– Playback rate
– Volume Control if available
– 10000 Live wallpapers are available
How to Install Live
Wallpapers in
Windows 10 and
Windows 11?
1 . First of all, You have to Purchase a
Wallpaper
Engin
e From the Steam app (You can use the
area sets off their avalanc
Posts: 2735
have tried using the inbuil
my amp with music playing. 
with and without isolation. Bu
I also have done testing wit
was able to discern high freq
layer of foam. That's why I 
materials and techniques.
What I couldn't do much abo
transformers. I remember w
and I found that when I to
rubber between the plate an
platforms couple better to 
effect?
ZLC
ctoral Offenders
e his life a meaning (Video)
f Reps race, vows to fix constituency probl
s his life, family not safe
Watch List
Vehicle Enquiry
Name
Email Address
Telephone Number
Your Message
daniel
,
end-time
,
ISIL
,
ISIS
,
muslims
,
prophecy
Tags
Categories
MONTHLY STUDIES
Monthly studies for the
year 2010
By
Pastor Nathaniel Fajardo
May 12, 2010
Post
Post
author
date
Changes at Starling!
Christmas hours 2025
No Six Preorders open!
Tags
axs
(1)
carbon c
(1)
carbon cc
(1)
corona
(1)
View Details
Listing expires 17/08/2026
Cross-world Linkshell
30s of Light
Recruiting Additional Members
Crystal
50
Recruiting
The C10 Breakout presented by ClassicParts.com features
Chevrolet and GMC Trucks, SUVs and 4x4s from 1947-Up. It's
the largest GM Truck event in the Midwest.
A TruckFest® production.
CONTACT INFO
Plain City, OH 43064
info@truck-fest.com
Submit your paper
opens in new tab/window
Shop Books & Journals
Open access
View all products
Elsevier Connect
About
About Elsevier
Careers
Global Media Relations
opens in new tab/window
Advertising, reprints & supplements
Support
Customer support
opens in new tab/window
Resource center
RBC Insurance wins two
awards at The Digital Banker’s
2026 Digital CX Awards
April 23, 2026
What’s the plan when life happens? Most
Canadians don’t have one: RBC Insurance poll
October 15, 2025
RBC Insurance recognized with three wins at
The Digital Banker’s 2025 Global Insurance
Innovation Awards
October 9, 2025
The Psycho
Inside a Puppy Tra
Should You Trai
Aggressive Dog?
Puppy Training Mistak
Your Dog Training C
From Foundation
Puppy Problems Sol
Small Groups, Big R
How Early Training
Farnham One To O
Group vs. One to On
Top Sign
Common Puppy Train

▶ [What the task asks]
The expected response is the full data, reproduced exactly.

▶ [Written reply]
– Playback rate
– Volume Control if available
– 10000 Live wallpapers are available
How to Install Live
Wallpapers in
Windows 10 and
Windows 11?
1 . First of all, You have to Purchase a
Wallpaper
Engin
e From the Steam app (You can use the
area sets off their avalanc
Posts: 2735
have tried using the inbuil
my amp with music playing. 
with and without isolation. Bu
I also have done testing wit
was able to discern high freq
layer of foam. That's why I 
materials and techniques.
What I couldn't do much abo
transformers. I remember w
and I found that when I to
rubber between the plate an
platforms couple better to 
effect?
ZLC
ctoral Offenders
e his life a meaning (Video)
f Reps race, vows to fix constituency probl
s his life, family not safe
Watch List
Vehicle Enquiry
Name
Email Address
Telephone Number
Your Message
daniel
,
end-time
,
ISIL
,
ISIS
,
muslims
,
prophecy
Tags
Categories
MONTHLY STUDIES
Monthly studies for the
year 2010
By
Pastor Nathaniel Fajardo
May 12, 2010
Post
Post
author
date
Changes at Starling!
Christmas hours 2025
No Six Preorders open!
Tags
axs
(1)
carbon c
(1)
carbon cc
(1)
corona
(1)
View Details
Listing expires 17/08/2026
Cross-world Linkshell
30s of Light
Recruiting Additional Members
Crystal
50
Recruiting
The C10 Breakout presented by ClassicParts.com features
Chevrolet and GMC Trucks, SUVs and 4x4s from 1947-Up. It's
the largest GM Truck event in the Midwest.
A TruckFest® production.
CONTACT INFO
Plain City, OH 43064
info@truck-fest.com
Submit your paper
opens in new tab/window
Shop Books & Journals
Open access
View all products
Elsevier Connect
About
About Elsevier
Careers
Global Media Relations
opens in new tab/window
Advertising, reprints & supplements
Support
Customer support
opens in new tab/window
Resource center
RBC Insurance wins two
awards at The Digital Banker’s
2026 Digital CX Awards
April 23, 2026
What’s the plan when life happens? Most
Canadians don’t have one: RBC Insurance poll
October 15, 2025
RBC Insurance recognized with three wins at
The Digital Banker’s 2025 Global Insurance
Innovation Awards
October 9, 2025
The Psycho
Inside a Puppy Tra
Should You Trai
Aggressive Dog?
Puppy Training Mistak
Your Dog Training C
From Foundation
Puppy Problems Sol
Small Groups, Big R
How Early Training
Farnham One To O
Group vs. One to On
Top Sign
Common Puppy Train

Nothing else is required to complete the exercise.